**WHAT IS BEING ASKED**
Count the lines below that contain the word "pixels", and give only that number.

GIVEN DATA START

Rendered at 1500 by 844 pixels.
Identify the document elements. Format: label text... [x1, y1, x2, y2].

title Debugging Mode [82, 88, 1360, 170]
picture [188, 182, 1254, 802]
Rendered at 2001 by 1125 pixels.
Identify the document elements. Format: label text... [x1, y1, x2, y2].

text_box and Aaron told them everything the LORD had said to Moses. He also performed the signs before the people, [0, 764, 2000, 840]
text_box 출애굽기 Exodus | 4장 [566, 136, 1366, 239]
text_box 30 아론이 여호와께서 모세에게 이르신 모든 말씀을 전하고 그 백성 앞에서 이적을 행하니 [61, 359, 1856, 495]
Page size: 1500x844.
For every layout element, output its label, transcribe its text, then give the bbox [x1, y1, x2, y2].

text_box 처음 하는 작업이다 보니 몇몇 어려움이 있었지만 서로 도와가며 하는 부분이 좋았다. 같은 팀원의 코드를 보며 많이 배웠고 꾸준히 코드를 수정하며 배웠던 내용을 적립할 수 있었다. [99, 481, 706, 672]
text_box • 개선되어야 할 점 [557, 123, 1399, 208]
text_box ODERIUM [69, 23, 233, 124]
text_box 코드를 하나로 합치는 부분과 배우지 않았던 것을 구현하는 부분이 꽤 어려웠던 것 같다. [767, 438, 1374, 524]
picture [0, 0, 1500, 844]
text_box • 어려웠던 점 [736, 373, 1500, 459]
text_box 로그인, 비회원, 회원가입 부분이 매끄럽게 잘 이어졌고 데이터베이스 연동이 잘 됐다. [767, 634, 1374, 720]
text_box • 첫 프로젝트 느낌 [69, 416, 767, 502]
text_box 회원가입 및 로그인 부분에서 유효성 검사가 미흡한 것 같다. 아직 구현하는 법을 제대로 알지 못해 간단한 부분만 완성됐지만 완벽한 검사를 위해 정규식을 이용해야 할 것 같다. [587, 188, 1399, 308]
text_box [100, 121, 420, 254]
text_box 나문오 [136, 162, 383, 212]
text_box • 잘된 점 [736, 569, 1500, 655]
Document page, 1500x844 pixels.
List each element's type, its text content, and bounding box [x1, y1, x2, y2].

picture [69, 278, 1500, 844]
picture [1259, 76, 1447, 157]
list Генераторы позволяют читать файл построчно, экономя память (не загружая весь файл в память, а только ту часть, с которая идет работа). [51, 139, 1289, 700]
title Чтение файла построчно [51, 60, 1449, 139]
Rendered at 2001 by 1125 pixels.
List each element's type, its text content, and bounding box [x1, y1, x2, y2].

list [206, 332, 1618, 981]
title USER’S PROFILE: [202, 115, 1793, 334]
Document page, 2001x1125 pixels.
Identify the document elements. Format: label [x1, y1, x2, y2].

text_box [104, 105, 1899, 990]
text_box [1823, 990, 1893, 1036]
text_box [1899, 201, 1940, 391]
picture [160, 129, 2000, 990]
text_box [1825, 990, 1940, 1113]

GIVEN DATA END

**EXPECTED ANSWER**
5